Country Day Students on Balancing Sports and Academics


Nathan Albrinck

By Jessie Lang ’18, Contributor

As a student athlete, it can be hard to juggle your career with academics. Finding time to study and do homework between practices, games, and workouts is no easy feat.

When asked how she deals with the issue, Jordann Sadler ’18, who does cross country, basketball, and track, responded, “I prioritize. So if I have a cross country meet and an exam, I would put more focus on the exam because I think exams can determine farther into your life, while sports in general are more important if you want to become a professional athlete or go far in sports.” Organizing activities by what you’re most passionate about and what is most important in the moment is essential when it comes to deciding what you need to focus on, especially with limited time. Jordann adds, “I take advantage of my free bells because the more homework you do at school, the less you have to do at home, making more time to do sports and other activities after school.” Try to utilize the moments when you don’t really have anything to do.

Charlie Sachs ’17, a Junior Captain of the cross country team and a member of the swimming and baseball teams, agrees about using free bells wisely. He also suggests, “Talk to your teachers. I talk to my teachers during my free bells to make sure I understand what I learned in class, which makes doing homework at home more efficient.” Homework flies by faster if you understand concepts learned in class. Communicating with teachers gives you a more solid grasp of the material.

Sleep is also super important.

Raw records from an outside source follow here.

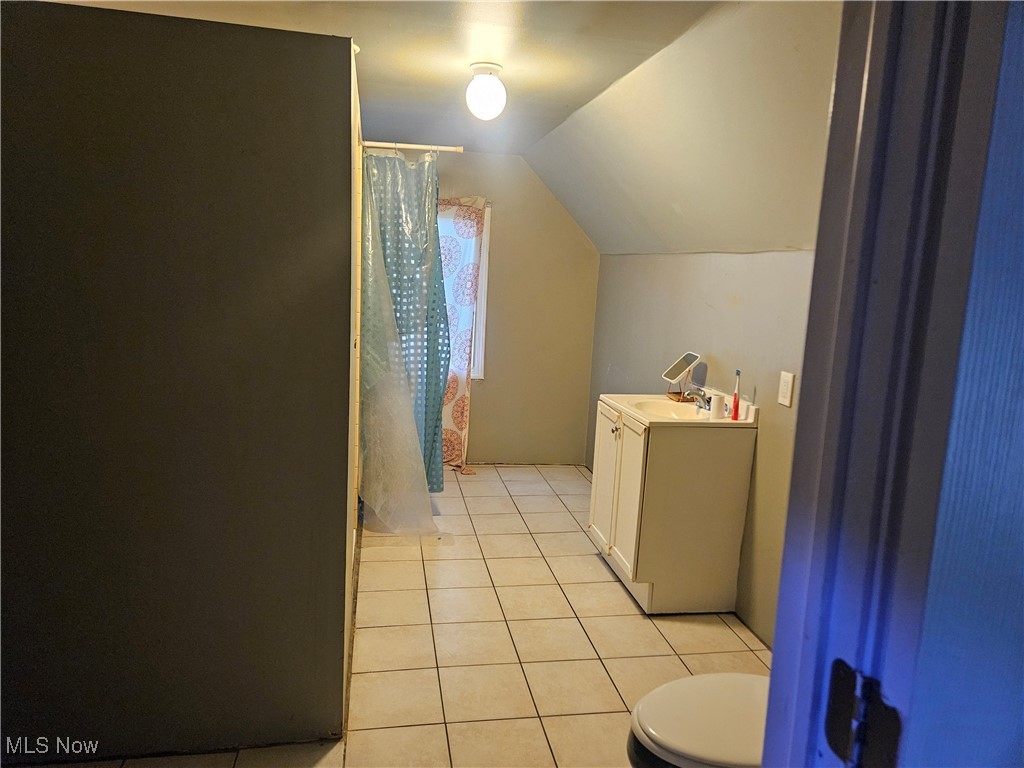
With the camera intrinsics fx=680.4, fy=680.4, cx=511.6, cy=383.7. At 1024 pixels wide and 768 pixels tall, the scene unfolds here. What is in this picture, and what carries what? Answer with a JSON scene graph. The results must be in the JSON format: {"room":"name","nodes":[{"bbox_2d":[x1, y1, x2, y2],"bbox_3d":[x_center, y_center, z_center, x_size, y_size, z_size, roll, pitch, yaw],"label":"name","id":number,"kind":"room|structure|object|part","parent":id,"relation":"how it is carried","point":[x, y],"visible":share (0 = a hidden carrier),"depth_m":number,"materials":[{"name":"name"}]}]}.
{"room":"bathroom","nodes":[
{"label":"bathroom","id":0,"kind":"room"},
{"bbox_2d":[0,0,356,761],"bbox_3d":[-1.127,0.053,1.846,1.315,2.028,0.133,1,9,-10],"label":"left partition wall","id":1,"kind":"structure","parent":0,"point":[157,100],"depth_m":1.81,"materials":[{"name":"paint"}]},
{"bbox_2d":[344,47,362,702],"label":"shower side wall","id":2,"kind":"structure","parent":0,"point":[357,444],"depth_m":2.35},
{"bbox_2d":[359,140,463,152],"bbox_3d":[-0.571,-1.169,3.334,0.671,0.044,0.046,1,9,-10],"label":"curtain rod","id":3,"kind":"object","parent":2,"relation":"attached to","point":[405,145],"visible":0.78,"depth_m":3.33,"materials":[{"name":"metal"}]},
{"bbox_2d":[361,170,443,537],"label":"shower liner","id":4,"kind":"object","parent":3,"relation":"hanging from","point":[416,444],"visible":0.95,"depth_m":3.52,"materials":[{"name":"plastic"}]},
{"bbox_2d":[361,151,451,498],"bbox_3d":[-0.584,-0.277,3.754,0.527,1.926,0.104,1,9,-10],"label":"shower curtain","id":5,"kind":"object","parent":3,"relation":"hanging from","point":[431,237],"visible":0.61,"depth_m":3.72,"materials":[{"name":"fabric"}]},
{"bbox_2d":[65,0,719,153],"bbox_3d":[-0.504,-1.254,2.160,2.521,0.109,5.215,1,9,-10],"label":"ceiling","id":6,"kind":"structure","parent":0,"point":[503,61],"depth_m":2.51,"materials":[{"name":"paint"}]},
{"bbox_2d":[465,62,506,119],"bbox_3d":[-0.103,-1.160,2.722,0.168,0.207,0.169,1,9,-10],"label":"ceiling light","id":7,"kind":"object","parent":6,"relation":"attached to","point":[492,69],"visible":0.99,"depth_m":2.67,"materials":[{"name":"white glass"}]},
{"bbox_2d":[23,462,775,767],"bbox_3d":[-0.225,1.083,2.488,3.076,0.099,5.540,1,9,-10],"label":"tile floor","id":8,"kind":"structure","parent":0,"point":[427,562],"depth_m":2.65,"materials":[{"name":"beige tile"}]},
{"bbox_2d":[589,399,755,614],"bbox_3d":[0.699,0.512,3.207,0.534,0.903,0.636,1,9,-10],"label":"vanity cabinet","id":9,"kind":"object","parent":8,"relation":"on","point":[634,450],"visible":0.94,"depth_m":2.93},
{"bbox_3d":[0.456,0.477,3.364,0.032,0.687,0.350,1,9,-10],"label":"cabinet door","id":10,"kind":"part","parent":9,"relation":"part of","materials":[{"name":"white paint"}]},
{"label":"knobs","id":11,"kind":"part","parent":9,"relation":"part of","materials":[{"name":"metal"}]},
{"bbox_3d":[0.501,0.516,3.029,0.029,0.662,0.316,1,9,-10],"label":"cabinet door","id":12,"kind":"part","parent":9,"relation":"part of","materials":[{"name":"white paint"}]},
{"bbox_2d":[598,391,756,428],"bbox_3d":[0.743,0.148,3.184,0.551,0.132,0.592,1,9,-10],"label":"sink","id":13,"kind":"object","parent":9,"relation":"on","point":[666,420],"visible":0.73,"depth_m":3.16,"materials":[{"name":"ceramic"}]},
{"bbox_2d":[662,350,701,403],"bbox_3d":[0.835,-0.041,3.341,0.138,0.235,0.168,1,9,-10],"label":"makeup mirror","id":14,"kind":"object","parent":13,"relation":"on","point":[677,373],"visible":0.99,"depth_m":3.34,"materials":[{"name":"mirror"}]},
{"bbox_2d":[689,388,712,410],"bbox_3d":[0.860,0.066,3.102,0.130,0.109,0.155,1,9,-10],"label":"faucet","id":15,"kind":"object","parent":13,"relation":"on","point":[707,401],"visible":0.84,"depth_m":3.08,"materials":[{"name":"silver metal"}]},
{"bbox_2d":[710,392,725,418],"bbox_3d":[0.901,0.094,2.981,0.059,0.096,0.059,1,9,-10],"label":"white cup","id":16,"kind":"object","parent":13,"relation":"on","point":[715,407],"visible":1,"depth_m":2.96,"materials":[{"name":"white"}]},
{"bbox_2d":[731,370,740,420],"bbox_3d":[0.960,0.049,2.905,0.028,0.207,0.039,1,9,-10],"label":"toothbrush","id":17,"kind":"object","parent":13,"relation":"on","point":[736,405],"visible":0.99,"depth_m":2.90,"materials":[{"name":"plastic"}]},
{"bbox_2d":[626,673,769,767],"bbox_3d":[0.641,0.825,1.607,0.759,0.761,0.472,1,9,-10],"label":"toilet","id":18,"kind":"object","parent":8,"relation":"on","point":[685,741],"visible":0.51,"depth_m":1.56,"materials":[{"name":"white ceramic"}]},
{"bbox_2d":[429,151,598,465],"bbox_3d":[-0.478,-0.527,4.965,2.283,2.295,0.134,1,9,-10],"label":"back wall","id":19,"kind":"structure","parent":0,"point":[488,407],"depth_m":5.02,"materials":[{"name":"beige paint"}]},
{"bbox_2d":[436,194,484,475],"bbox_3d":[-0.554,-0.349,4.762,0.706,1.964,0.112,1,9,-10],"label":"floral curtain","id":20,"kind":"object","parent":19,"relation":"attached to","point":[456,411],"visible":0.36,"depth_m":4.77,"materials":[{"name":"fabric"}]},
{"bbox_2d":[438,200,491,379],"bbox_3d":[-0.687,-0.678,4.875,1.046,1.319,0.130,1,9,-10],"label":"window","id":21,"kind":"structure","parent":19,"relation":"in","point":[480,362],"depth_m":4.93,"materials":[{"name":"white"}]},
{"bbox_2d":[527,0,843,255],"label":"sloped ceiling","id":22,"kind":"structure","parent":0,"point":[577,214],"depth_m":2.60,"materials":[{"name":"paint"}]},
{"bbox_2d":[584,250,813,644],"bbox_3d":[1.025,0.184,3.058,0.131,1.638,4.179,1,9,-10],"label":"right wall","id":23,"kind":"structure","parent":0,"point":[675,261],"depth_m":3.04,"materials":[{"name":"paint"}]},
{"bbox_2d":[777,371,794,406],"bbox_3d":[1.043,0.018,2.594,0.010,0.123,0.077,1,9,-10],"label":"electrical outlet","id":24,"kind":"object","parent":23,"relation":"attached to","point":[785,403],"visible":0.98,"depth_m":2.59,"materials":[{"name":"white plastic"}]},
{"bbox_2d":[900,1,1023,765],"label":"near wall","id":25,"kind":"structure","parent":0,"point":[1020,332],"depth_m":0.59,"materials":[{"name":"blue paint"}]},
{"bbox_2d":[756,0,1021,767],"bbox_3d":[0.160,0.303,0.511,0.653,2.053,0.358,1,9,-10],"label":"door frame","id":26,"kind":"structure","parent":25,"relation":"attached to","point":[804,710],"depth_m":0.60,"materials":[{"name":"blue paint"}]},
{"bbox_2d":[825,659,903,767],"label":"door hinge","id":27,"kind":"object","parent":26,"relation":"attached to","point":[830,738],"visible":0.94,"depth_m":0.60,"materials":[{"name":"black metal"}]}
]}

You may get only four hours a night because of games and studying, but try to go to bed as early as possible. Getting those Z’s rests your brain and your body, making you more productive and energetic when you’re awake. Charlie says, “I try to sleep whenever I can, because without good sleep it’s hard to function.” Sometimes, if you’re really tired, cut your studying down a little bit and get that much-needed rest. You can cram in some more study time the next morning, while still getting the key sleep to help you perform well in school, sports, and other extracurricular activities the following day.

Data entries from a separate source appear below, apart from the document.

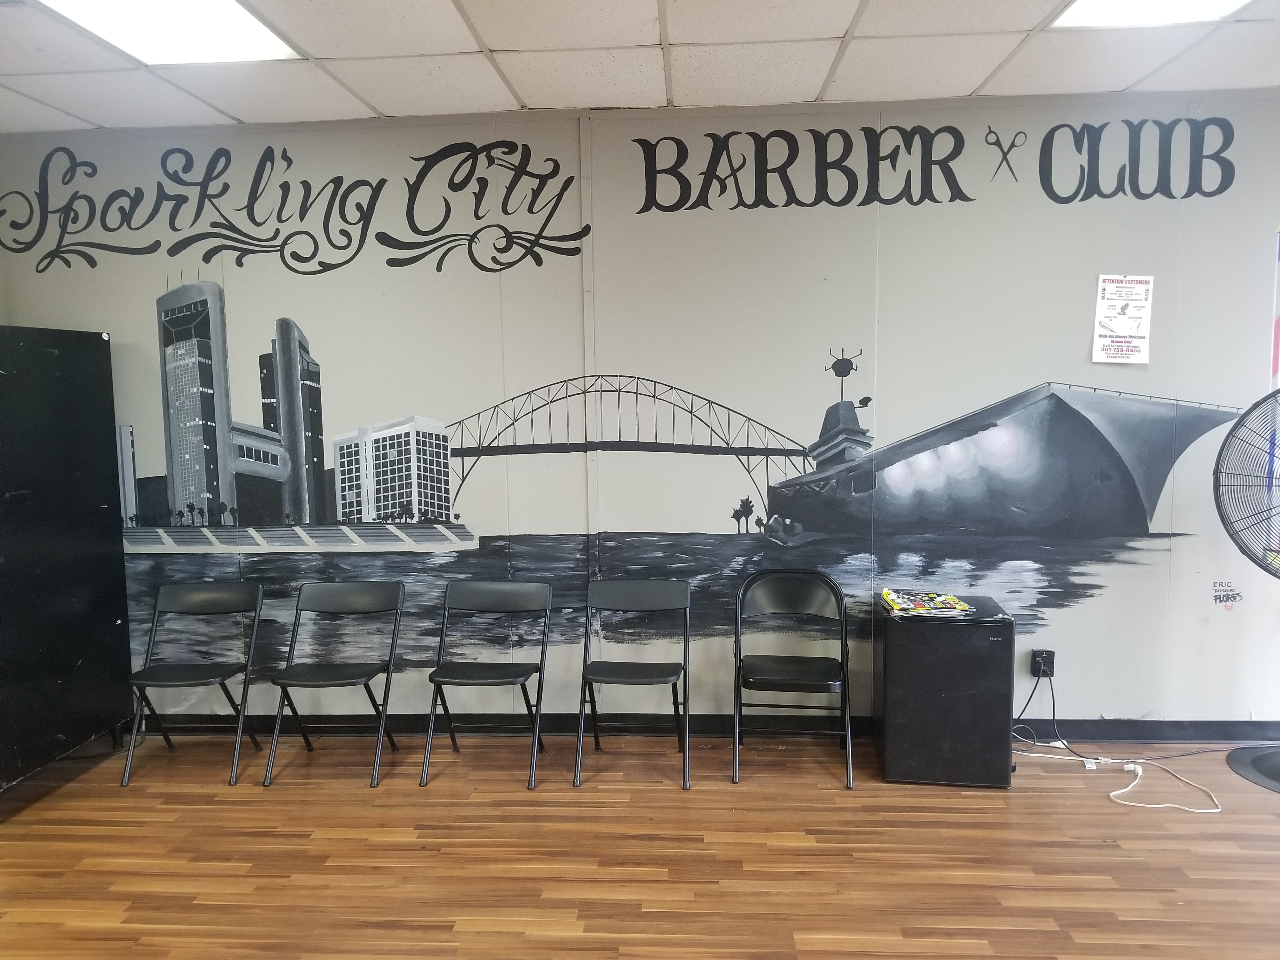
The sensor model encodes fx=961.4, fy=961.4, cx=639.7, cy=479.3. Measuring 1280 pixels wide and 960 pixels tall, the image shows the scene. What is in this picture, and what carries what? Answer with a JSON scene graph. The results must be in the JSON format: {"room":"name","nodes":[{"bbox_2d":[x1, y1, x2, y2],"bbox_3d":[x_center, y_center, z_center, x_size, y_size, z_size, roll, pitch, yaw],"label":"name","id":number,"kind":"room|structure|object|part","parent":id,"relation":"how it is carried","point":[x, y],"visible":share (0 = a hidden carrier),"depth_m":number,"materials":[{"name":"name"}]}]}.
{"room":"shop","nodes":[
{"label":"shop","id":0,"kind":"room"},
{"bbox_2d":[0,727,1279,959],"bbox_3d":[0.520,1.505,1.564,9.003,0.104,6.084,0,6,4],"label":"floor","id":1,"kind":"structure","parent":0,"point":[420,864],"depth_m":3.29,"materials":[{"name":"brown wood"}]},
{"bbox_2d":[0,325,134,791],"bbox_3d":[-2.695,0.339,3.888,0.690,1.859,1.088,0,6,4],"label":"black cabinet","id":2,"kind":"object","parent":1,"relation":"on","point":[96,504],"visible":1,"depth_m":3.97,"materials":[{"name":"black"}]},
{"bbox_2d":[123,580,266,788],"bbox_3d":[-1.918,0.863,4.131,0.442,0.776,0.522,0,6,4],"label":"folding chair","id":3,"kind":"object","parent":1,"relation":"on","point":[192,668],"visible":0.99,"depth_m":4.23,"materials":[{"name":"black metal"}]},
{"bbox_2d":[262,580,408,788],"bbox_3d":[-1.283,0.855,4.085,0.446,0.777,0.521,0,6,4],"label":"folding chair","id":4,"kind":"object","parent":1,"relation":"on","point":[345,678],"visible":0.99,"depth_m":4.16,"materials":[{"name":"black metal"}]},
{"bbox_2d":[420,579,556,790],"bbox_3d":[-0.632,0.848,4.055,0.442,0.777,0.521,0,6,4],"label":"folding chair","id":5,"kind":"object","parent":1,"relation":"on","point":[478,678],"visible":0.99,"depth_m":4.15,"materials":[{"name":"metal"}]},
{"bbox_2d":[572,578,692,790],"bbox_3d":[-0.019,0.840,4.019,0.445,0.786,0.516,0,6,4],"label":"folding chair","id":6,"kind":"object","parent":1,"relation":"on","point":[618,670],"visible":0.99,"depth_m":4.13,"materials":[{"name":"metal"}]},
{"bbox_2d":[733,568,856,789],"bbox_3d":[0.642,0.816,4.025,0.472,0.810,0.520,0,6,4],"label":"folding chair","id":7,"kind":"object","parent":1,"relation":"on","point":[767,678],"visible":0.99,"depth_m":4.11,"materials":[{"name":"black metal"}]},
{"bbox_2d":[872,596,1019,787],"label":"mini fridge","id":8,"kind":"object","parent":1,"relation":"on","point":[952,625],"visible":0.95,"depth_m":3.82,"materials":[{"name":"black metal"}]},
{"bbox_2d":[877,588,973,616],"bbox_3d":[1.201,0.517,4.064,0.330,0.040,0.291,0,6,4],"label":"magazine","id":9,"kind":"object","parent":8,"relation":"on","point":[950,601],"visible":0.99,"depth_m":4.01,"materials":[{"name":"paper"}]},
{"bbox_2d":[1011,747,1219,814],"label":"white cable","id":10,"kind":"object","parent":1,"relation":"on","point":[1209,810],"visible":0.85,"depth_m":3.99,"materials":[{"name":"white plastic"}]},
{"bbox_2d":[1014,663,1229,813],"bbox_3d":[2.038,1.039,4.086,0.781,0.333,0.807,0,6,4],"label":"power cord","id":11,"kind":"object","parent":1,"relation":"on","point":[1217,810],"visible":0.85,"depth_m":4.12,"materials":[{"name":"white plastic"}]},
{"bbox_2d":[1216,387,1279,796],"bbox_3d":[2.620,0.434,3.741,0.763,1.587,0.742,0,6,4],"label":"pedestal fan","id":12,"kind":"object","parent":1,"relation":"on","point":[1254,762],"visible":0.98,"depth_m":3.76,"materials":[{"name":"black"}]},
{"bbox_3d":[2.671,1.099,3.932,0.514,0.260,0.526,0,6,4],"label":"fan base","id":13,"kind":"part","parent":12,"relation":"part of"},
{"bbox_2d":[0,0,1279,134],"bbox_3d":[0.461,-1.349,1.157,9.039,0.111,6.065,0,6,4],"label":"ceiling","id":14,"kind":"structure","parent":0,"point":[973,84],"depth_m":3.47,"materials":[{"name":"white tile"}]},
{"bbox_2d":[31,0,301,63],"bbox_3d":[-1.493,-1.436,2.845,0.607,0.052,0.947,0,6,4],"label":"ceiling light","id":15,"kind":"object","parent":14,"relation":"in","point":[250,33],"visible":0.96,"depth_m":3.08,"materials":[{"name":"white plastic"}]},
{"bbox_2d":[1047,0,1251,28],"bbox_3d":[1.643,-1.462,2.658,0.704,0.055,0.918,0,6,4],"label":"ceiling light","id":16,"kind":"object","parent":14,"relation":"in","point":[1087,6],"visible":0.94,"depth_m":3.06,"materials":[{"name":"white plastic"}]},
{"bbox_2d":[0,93,1279,735],"bbox_3d":[0.654,-0.213,4.381,8.241,2.810,0.170,0,6,4],"label":"wall","id":17,"kind":"structure","parent":0,"point":[1140,700],"depth_m":4.28,"materials":[{"name":"paint"}]},
{"bbox_2d":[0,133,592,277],"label":"wall lettering","id":18,"kind":"object","parent":17,"relation":"attached to","point":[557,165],"visible":0.99,"depth_m":4.35,"materials":[{"name":"black paint"}]},
{"bbox_2d":[105,278,1258,641],"bbox_3d":[-0.143,-0.058,4.379,6.078,1.640,0.005,0,6,4],"label":"mural","id":19,"kind":"object","parent":17,"relation":"attached to","point":[192,506],"visible":0.97,"depth_m":4.36,"materials":[{"name":"grey paint"}]},
{"bbox_2d":[146,711,1278,741],"bbox_3d":[0.431,1.132,4.434,7.504,0.092,0.017,0,6,4],"label":"baseboard","id":20,"kind":"structure","parent":17,"relation":"attached to","point":[1201,727],"depth_m":4.42,"materials":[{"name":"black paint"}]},
{"bbox_2d":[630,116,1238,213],"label":"wall lettering","id":21,"kind":"object","parent":17,"relation":"attached to","point":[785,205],"visible":0.99,"depth_m":4.09,"materials":[{"name":"black paint"}]},
{"bbox_2d":[1030,648,1055,678],"bbox_3d":[1.762,0.807,4.201,0.078,0.118,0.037,0,6,4],"label":"power outlet","id":22,"kind":"object","parent":17,"relation":"attached to","point":[1050,657],"visible":0.77,"depth_m":4.20,"materials":[{"name":"black plastic"}]},
{"bbox_2d":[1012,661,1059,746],"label":"power cord","id":23,"kind":"object","parent":22,"relation":"attached to","point":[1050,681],"visible":0.84,"depth_m":4.31,"materials":[{"name":"black plastic"}]},
{"bbox_2d":[1091,273,1154,363],"bbox_3d":[2.040,-0.677,4.059,0.217,0.369,0.021,0,6,4],"label":"paper sign","id":24,"kind":"object","parent":17,"relation":"attached to","point":[1116,323],"visible":1,"depth_m":4.06,"materials":[{"name":"white paper"}]},
{"bbox_2d":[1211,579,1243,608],"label":"signature","id":25,"kind":"object","parent":17,"relation":"attached to","point":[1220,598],"visible":0.99,"depth_m":4.25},
{"bbox_2d":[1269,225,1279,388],"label":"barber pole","id":26,"kind":"object","parent":17,"relation":"attached to","point":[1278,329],"visible":0.93,"depth_m":4.12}
]}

Keyra English ’18, a cross country runner, basketball player, and track athlete, remarks that she catches up on sleep on the weekends, getting as much snooze time as she can. She adds, “I expedite what I need to do, and limit all the activities I do so I can focus more on school.” Don’t try to do a million things. Don’t push yourself too far past your max. Whatever really matters to you, whatever you’re really driven about, pursue those interests. If you do not have enough time to do those things, then don’t try a bunch of other things you’re not as passionate about. Keyra comments, “Make sure to know what you want to get out of high school. Pick your classes and electives carefully. Know what you want to do later in life. Know why you’re doing things. Plan ahead. But most importantly be happy with what you’re doing.” It helps to make a plan of what is important to you and how you’re going to achieve it. Like Keyra said, be happy with what you do. If an activity doesn’t feel like it fits you, don’t feel obliged to keep it up. Save that time and effort for what really matters to you. Experiment. Find your niche. Find your routine. Find your own way of balancing sports and academics.

As a student athlete, keeping an equilibrium between academics and athletics is tough, no doubt. But with a plan of attack and a sense of what matters most to you, that balance can be found and achieved.